Making sure Travis always runs smoothly all the time has become one of our most important tasks over the recent weeks and months. As a distributed system, there are a lot of moving parts, and we’re putting more and more eyes on every single piece to make sure they do their job. Obviously there’s no need to keep this a secret, so let’s talk about some recent changes to Travis’ infrastructure.
Case in point. A recent deployment broke updating profiles temporarily. Here’s a pretty graph showing pretty much the exact point in time when we deployed and the spike in the number of errors.
You can see the initial spike, which represents a sudden increase in application errors. We rolled out a fix shortly after, so things quieted down somewhat. There’s still some noise though, still several 500 errors popping up in our logs. It took a while to fix those, but you can see it eventually ebbed off after another deployment.
This is a pretty powerful tool. We added more and more metrics on the moving parts in Travis.
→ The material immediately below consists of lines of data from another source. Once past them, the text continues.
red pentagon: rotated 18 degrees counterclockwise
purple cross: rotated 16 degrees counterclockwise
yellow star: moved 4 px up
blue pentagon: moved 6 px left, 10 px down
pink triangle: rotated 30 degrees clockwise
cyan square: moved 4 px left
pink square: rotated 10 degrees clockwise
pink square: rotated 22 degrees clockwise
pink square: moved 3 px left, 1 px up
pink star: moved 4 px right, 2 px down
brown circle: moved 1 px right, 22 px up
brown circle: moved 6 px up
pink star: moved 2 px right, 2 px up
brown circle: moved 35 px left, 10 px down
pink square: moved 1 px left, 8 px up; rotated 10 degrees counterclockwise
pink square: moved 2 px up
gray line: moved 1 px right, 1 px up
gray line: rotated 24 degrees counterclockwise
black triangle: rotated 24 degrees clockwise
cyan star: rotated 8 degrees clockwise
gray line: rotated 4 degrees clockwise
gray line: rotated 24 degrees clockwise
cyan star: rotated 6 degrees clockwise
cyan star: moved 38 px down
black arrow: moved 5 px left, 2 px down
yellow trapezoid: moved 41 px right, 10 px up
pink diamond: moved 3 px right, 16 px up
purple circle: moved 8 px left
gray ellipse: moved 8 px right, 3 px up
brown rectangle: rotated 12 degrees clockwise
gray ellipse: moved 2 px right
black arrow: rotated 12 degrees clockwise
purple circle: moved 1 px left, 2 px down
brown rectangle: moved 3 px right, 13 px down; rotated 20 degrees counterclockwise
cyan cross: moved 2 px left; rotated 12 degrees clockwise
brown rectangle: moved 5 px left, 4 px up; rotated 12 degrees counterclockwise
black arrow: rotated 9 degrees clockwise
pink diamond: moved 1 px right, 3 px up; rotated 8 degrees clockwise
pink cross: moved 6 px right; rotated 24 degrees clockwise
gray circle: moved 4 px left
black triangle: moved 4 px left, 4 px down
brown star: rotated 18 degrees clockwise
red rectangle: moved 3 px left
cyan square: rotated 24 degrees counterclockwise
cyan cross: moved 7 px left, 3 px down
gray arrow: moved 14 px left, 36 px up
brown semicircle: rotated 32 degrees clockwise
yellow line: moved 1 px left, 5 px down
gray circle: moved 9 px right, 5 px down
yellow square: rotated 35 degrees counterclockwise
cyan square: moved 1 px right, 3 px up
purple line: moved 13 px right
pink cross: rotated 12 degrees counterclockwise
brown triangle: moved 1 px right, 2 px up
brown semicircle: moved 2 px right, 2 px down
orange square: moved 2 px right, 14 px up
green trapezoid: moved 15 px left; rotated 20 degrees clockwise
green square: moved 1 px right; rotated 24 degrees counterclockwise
If you want to know why, you should read this blog post from the Flickr engineering team, and you should definitely watch Coda Hale’s talk Metrics, Metrics Everywhere!.
All these metrics tell us what’s going on inside Travis in real time, and they show us historical growth so we can spot patterns, capacity issues and unexpected spikes. Here’s a another pretty graph of all our internal notifications. These metrics are pretty new and were put in production last Friday, but it’s still something to enjoy (click to enlarge).
All these pretty graphs are courtesy of Librato Metrics, who were kind enough to offer sponsoring their service for Travis CI. As we add more and more metrics to Travis they’ll automatically show up in Librato and will be graphed in real time.
The fun doesn’t stop there. To make it possible that we can properly graph 404 and 500 errors, we added custom logging. Rails’ default logging is not very helpful for production systems, as it produces a lot of noise. Thanks to Rails 3 and the new notifications introduced with it, it’s now possible to override what Rails does by default and hook in your own logging. That’s exactly what we did, and the result is lograge, a little library that turns Rails’ logging events into a neat, single line per request. You can read all about it in Mathias’ blog post.
This helped streamline our logging, making it more and more useful along the way. All our logs are aggregated in Papertrail, who were also kind enough to offer sponsoring their services for Travis.
This allowed us to do something pretty nifty.
Eric of Papertrail wrote a neat little metrics
library for Ruby called Metriks, which we
started using in Travis. It collects metrics and can dump them to either a log
file or directly export to Librato Metrics or
Graphite. It can also show selected metrics in
the process status, so whenever you run
ps ax, you can see the current number
of requests per second, or pretty much whatever you fancy. You should go and
read Eric’s blog post on the
The really neat bit is that Metriks can log the collected metrics to the log file. Papertrail can then look for patterns in the aggregated logs and react accordingly, in this case triggering a webhook where the metrics are aggregated and eventually stored in Librato Metrics. Did that just blow your mind?
Here’s how that looks coming into Papertrail (click to enlarge).
This little trick utilizes Papertrail’s filters and webhooks alerts, and a nifty little app that Eric built to accept the filtered output when a metric is found in the logs.
Why would we want to do that? Simply because it decouples the fact that we’re collecting from where the metrics need to be stored. It’s a fully asynchronous process, and they’ll simply show up in Librato eventually. We can also put a filter on anything in Papertrail and have occurrences in the log be directly graphed in Librato’s Metrics. It’s pretty awesome. Every bug fixed is a new opportunity to add more graphs and add more logging.
For good measure, here’s another graph showing the requests we’re receiving from GitHub. It includes the received, accepted and rejected pushes.
The beautiful bit is that we can take any metric and correlate it with others. That’s a pretty powerful tool to find problems in infrastructure.
This is far from all of it, but it’s a start. If you want to know more about why Mathias is so obsessed with metrics and monitoring, you should read his blog post about it. See you in the next installment about how we’re adding more mustache to Travis’ infrastructure.